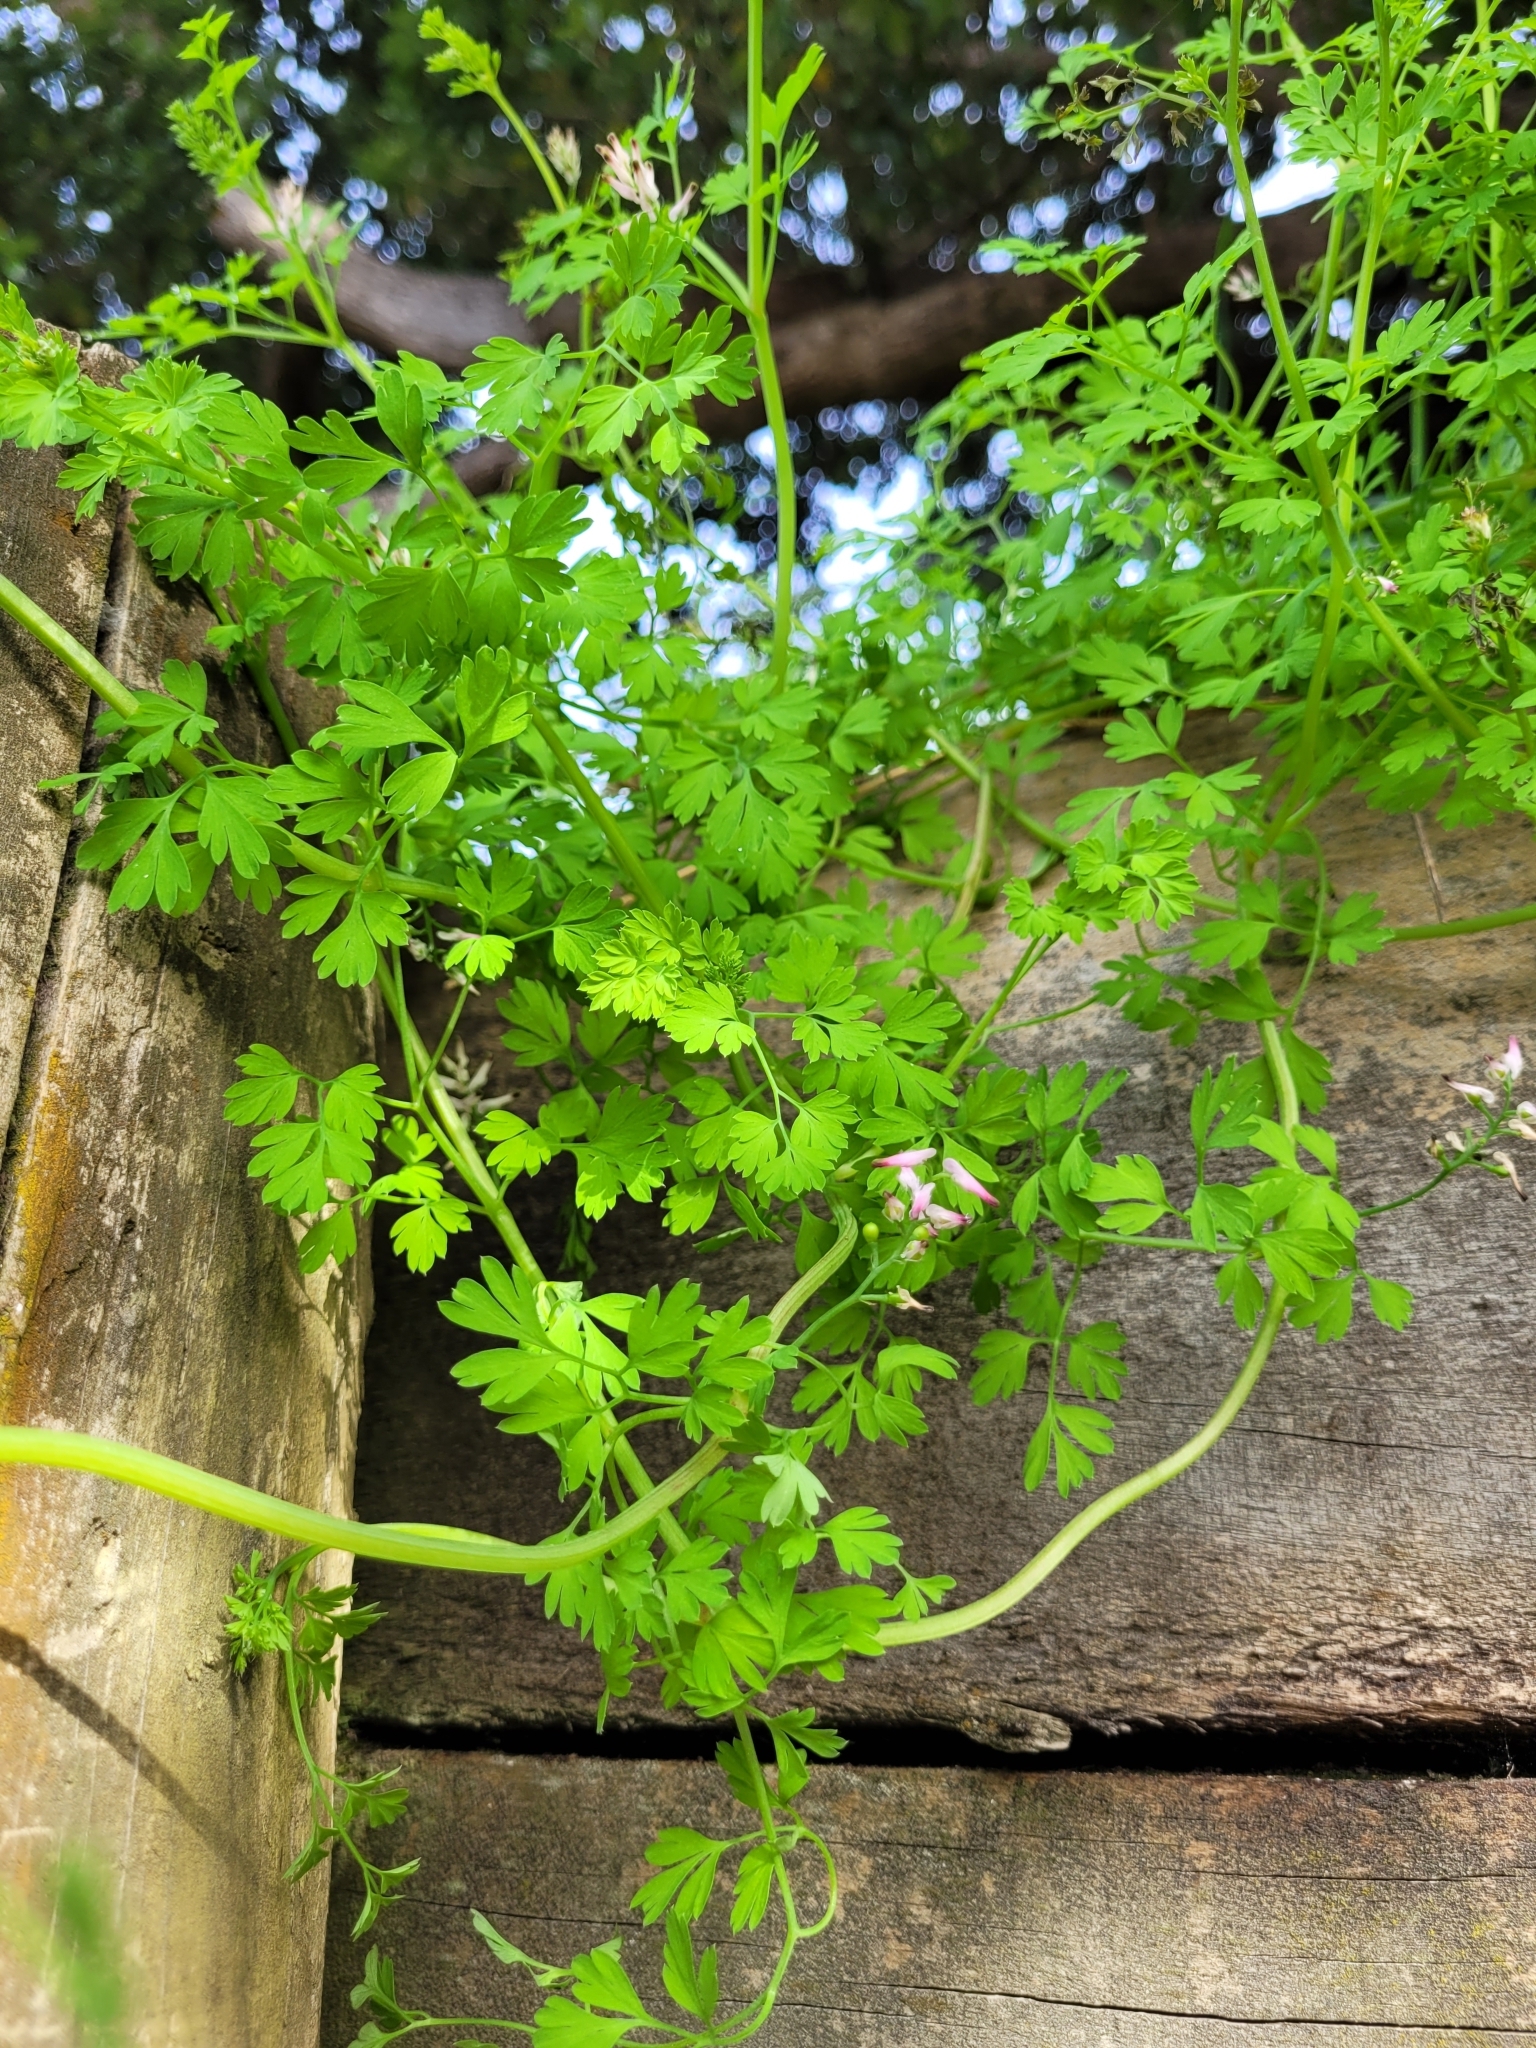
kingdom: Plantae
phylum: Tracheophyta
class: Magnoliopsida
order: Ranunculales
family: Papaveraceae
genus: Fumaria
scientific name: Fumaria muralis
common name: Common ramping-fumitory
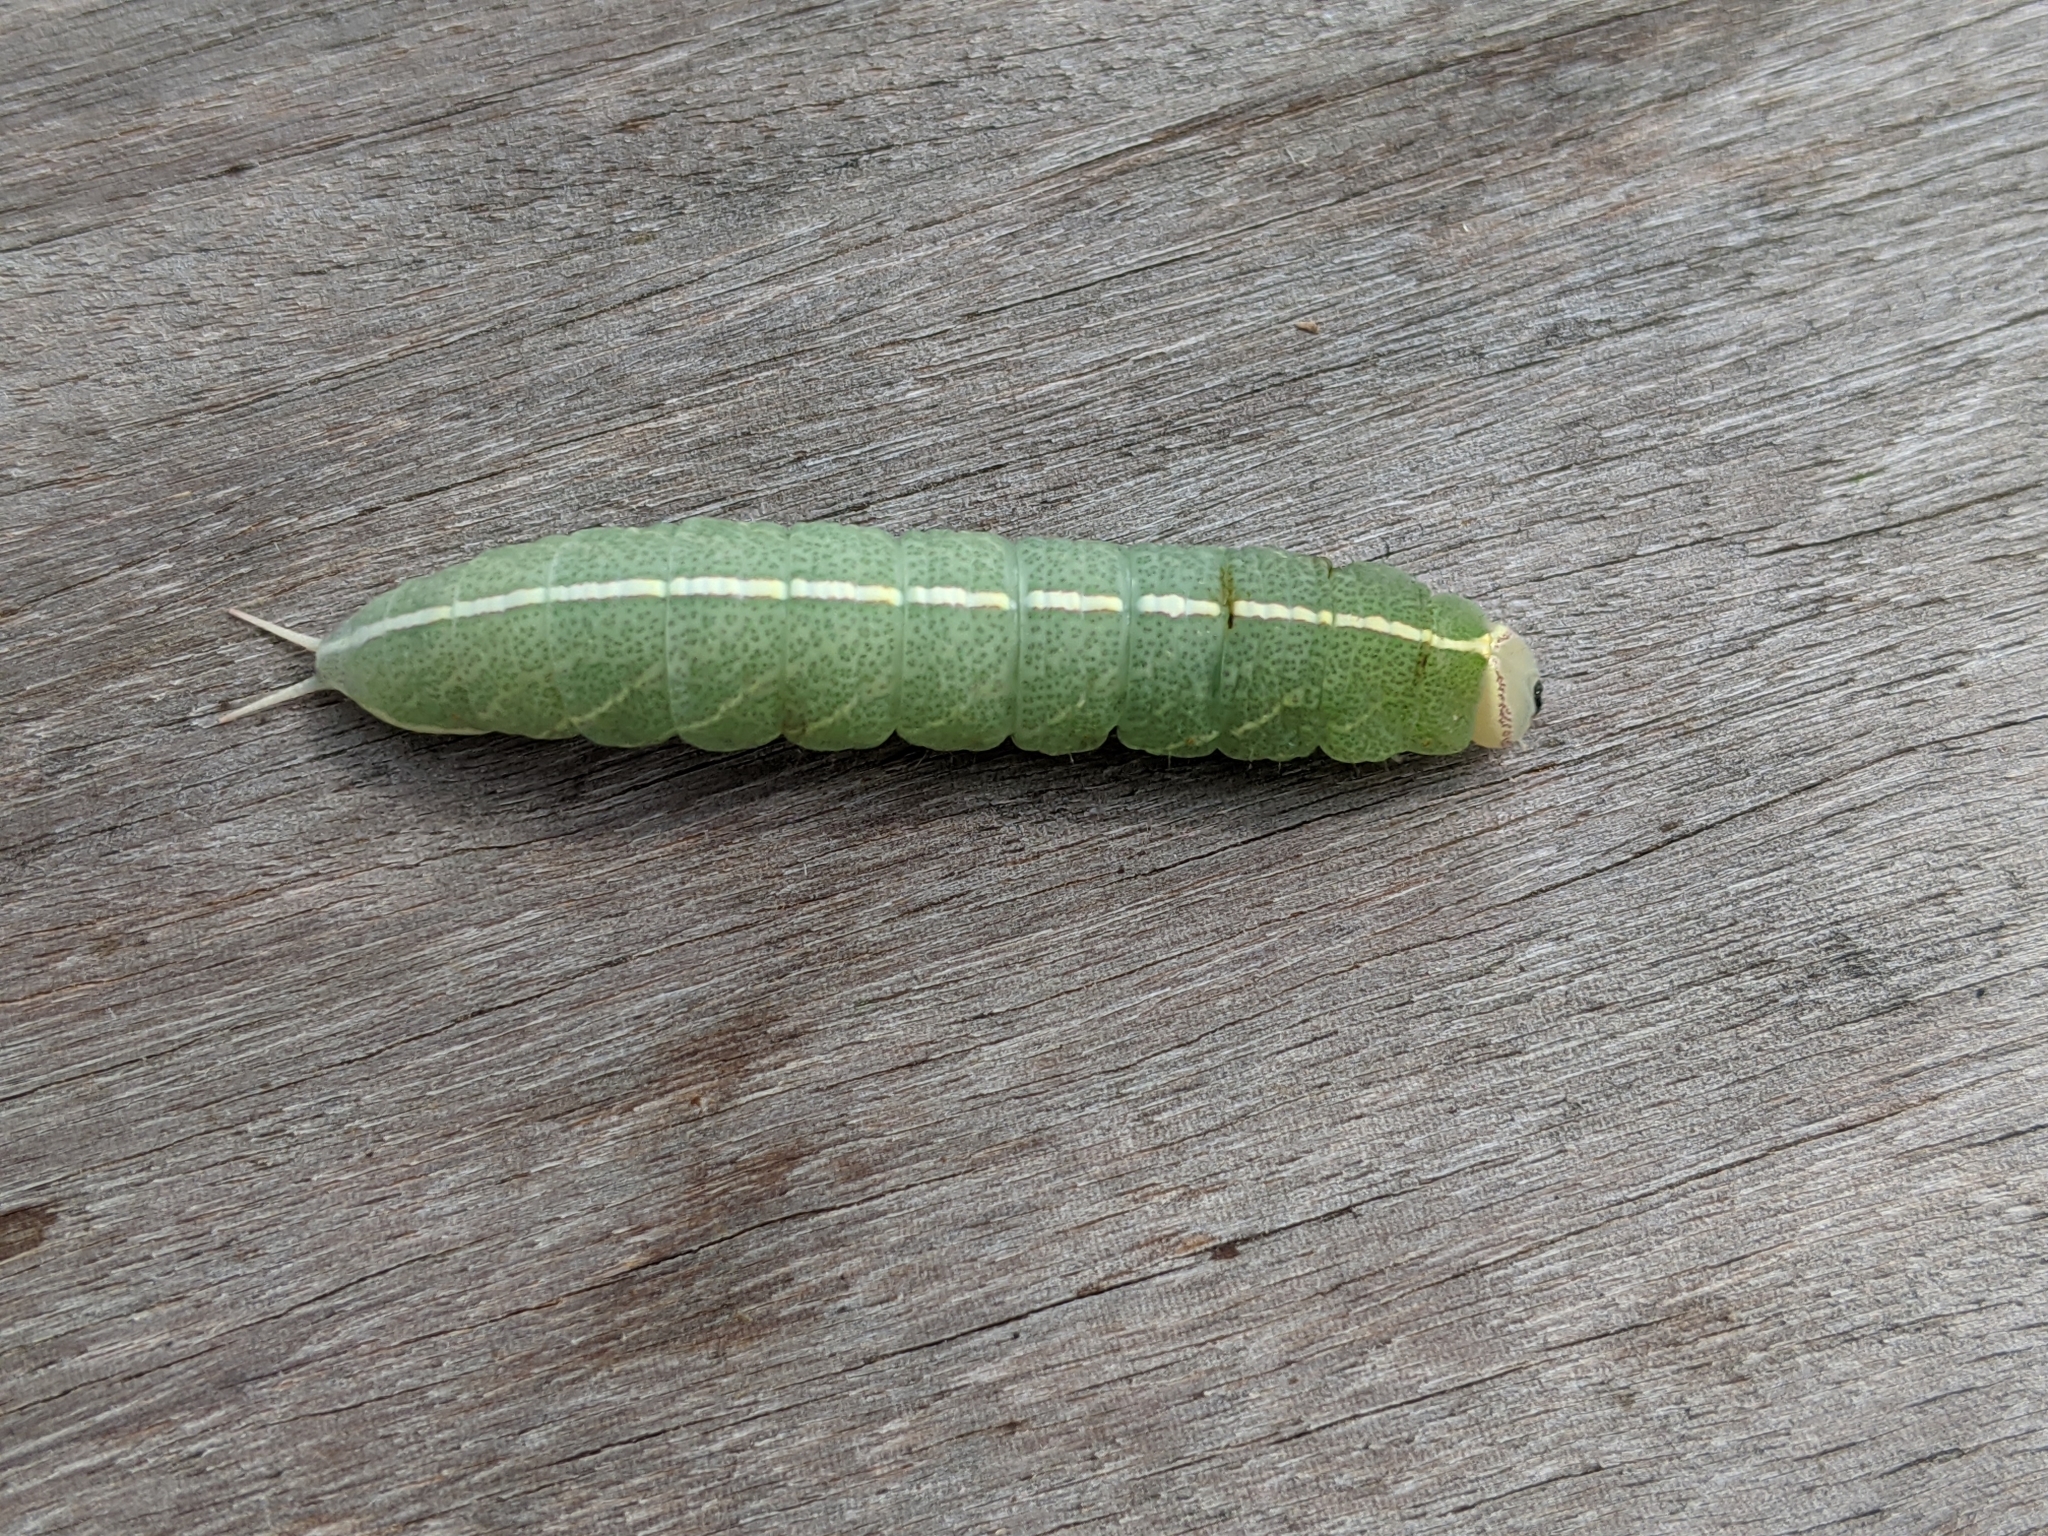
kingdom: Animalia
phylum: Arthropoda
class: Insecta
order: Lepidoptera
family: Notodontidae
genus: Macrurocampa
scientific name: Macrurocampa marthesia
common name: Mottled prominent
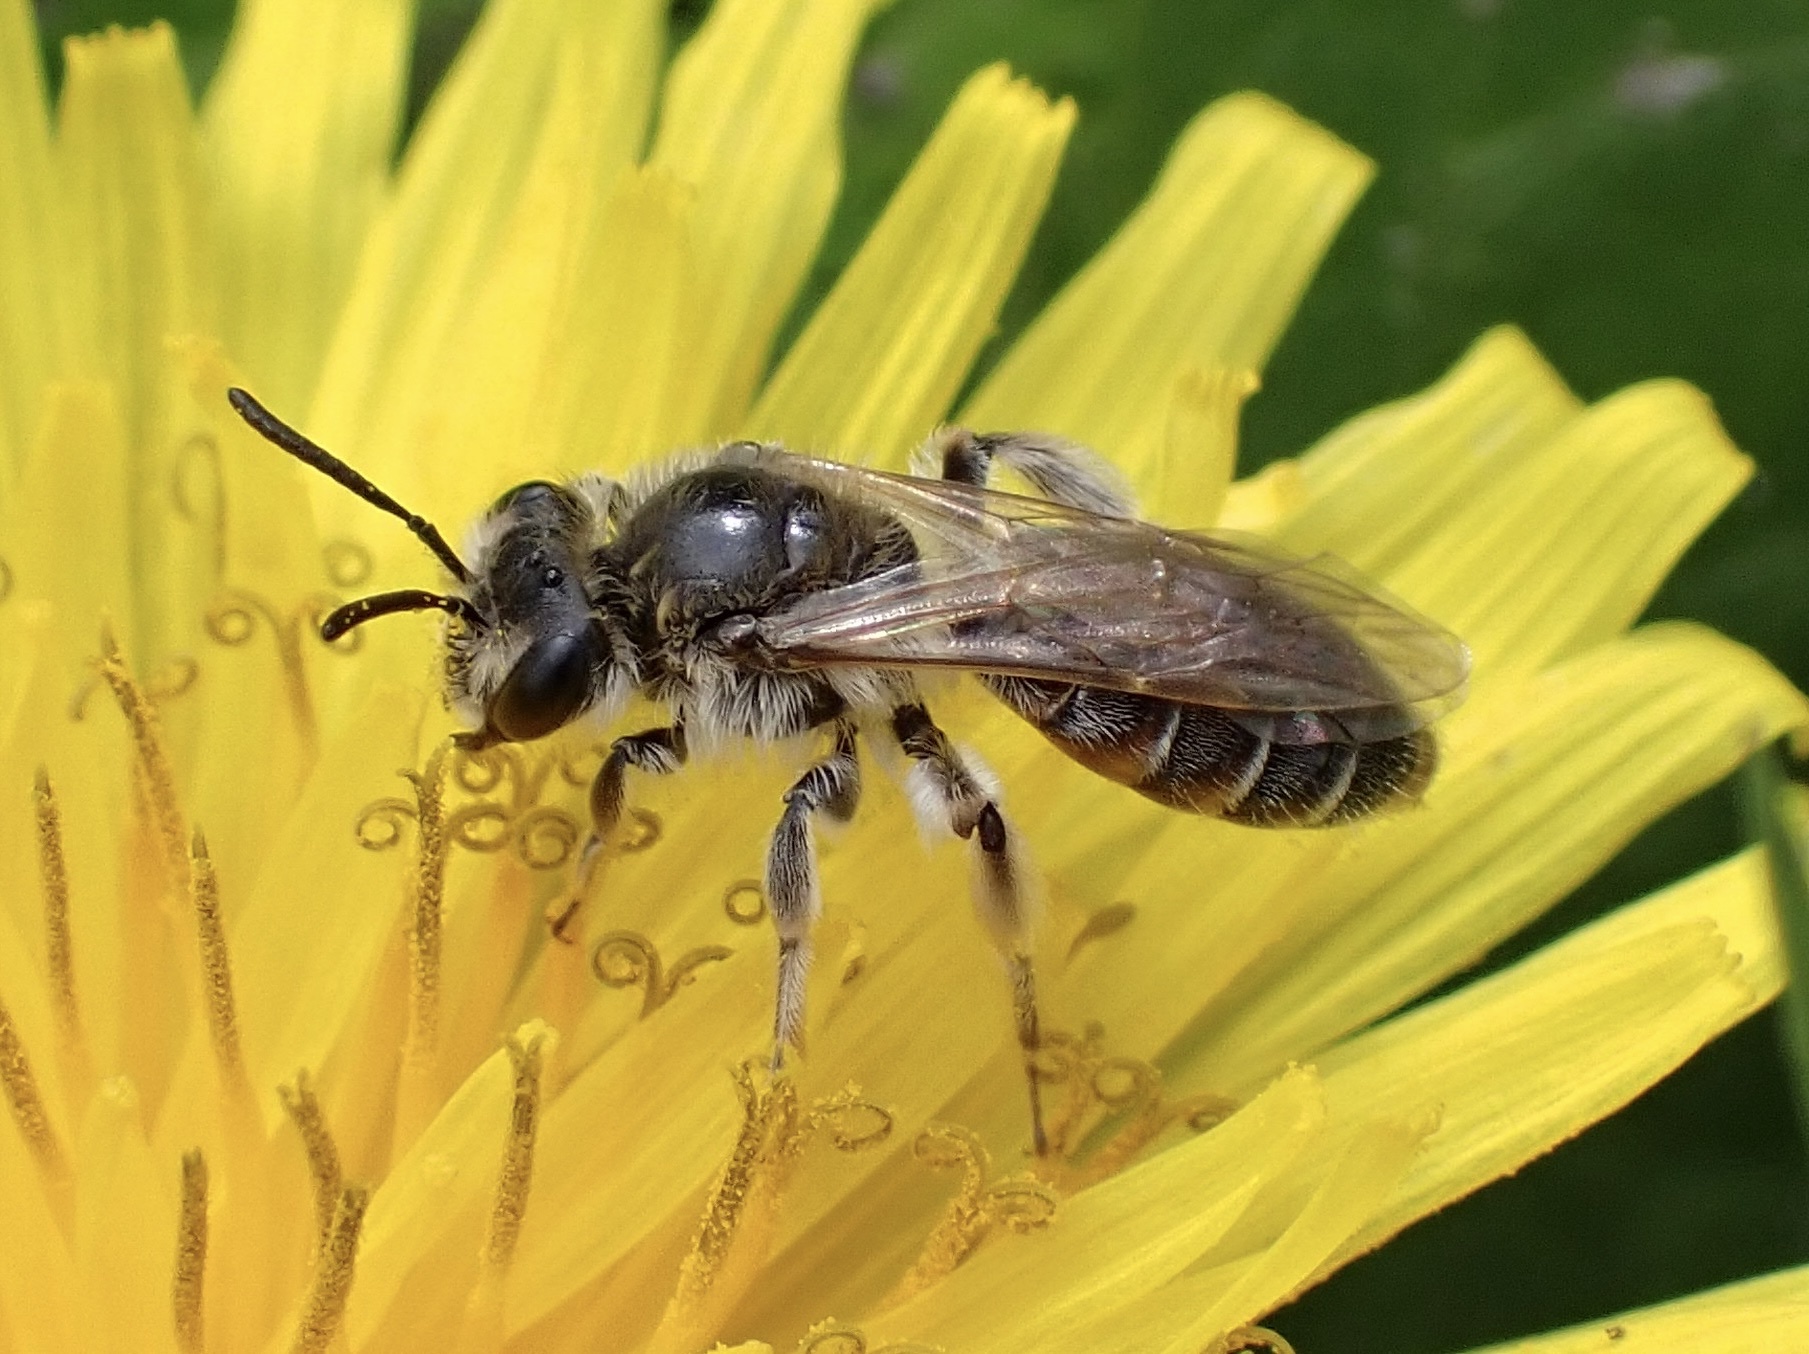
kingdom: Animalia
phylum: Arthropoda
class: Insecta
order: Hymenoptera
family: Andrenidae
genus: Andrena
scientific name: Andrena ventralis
-- -- --
DIRECTIVE
Copy all of the lines above, swapping "scientific name" for "binomial name" wherever it appears and keeping everything else the same. Leave the pictures out.

FULL ANSWER
kingdom: Plantae
phylum: Tracheophyta
class: Magnoliopsida
order: Ranunculales
family: Papaveraceae
genus: Fumaria
binomial name: Fumaria muralis
common name: Common ramping-fumitory
kingdom: Animalia
phylum: Arthropoda
class: Insecta
order: Lepidoptera
family: Notodontidae
genus: Macrurocampa
binomial name: Macrurocampa marthesia
common name: Mottled prominent
kingdom: Animalia
phylum: Arthropoda
class: Insecta
order: Hymenoptera
family: Andrenidae
genus: Andrena
binomial name: Andrena ventralis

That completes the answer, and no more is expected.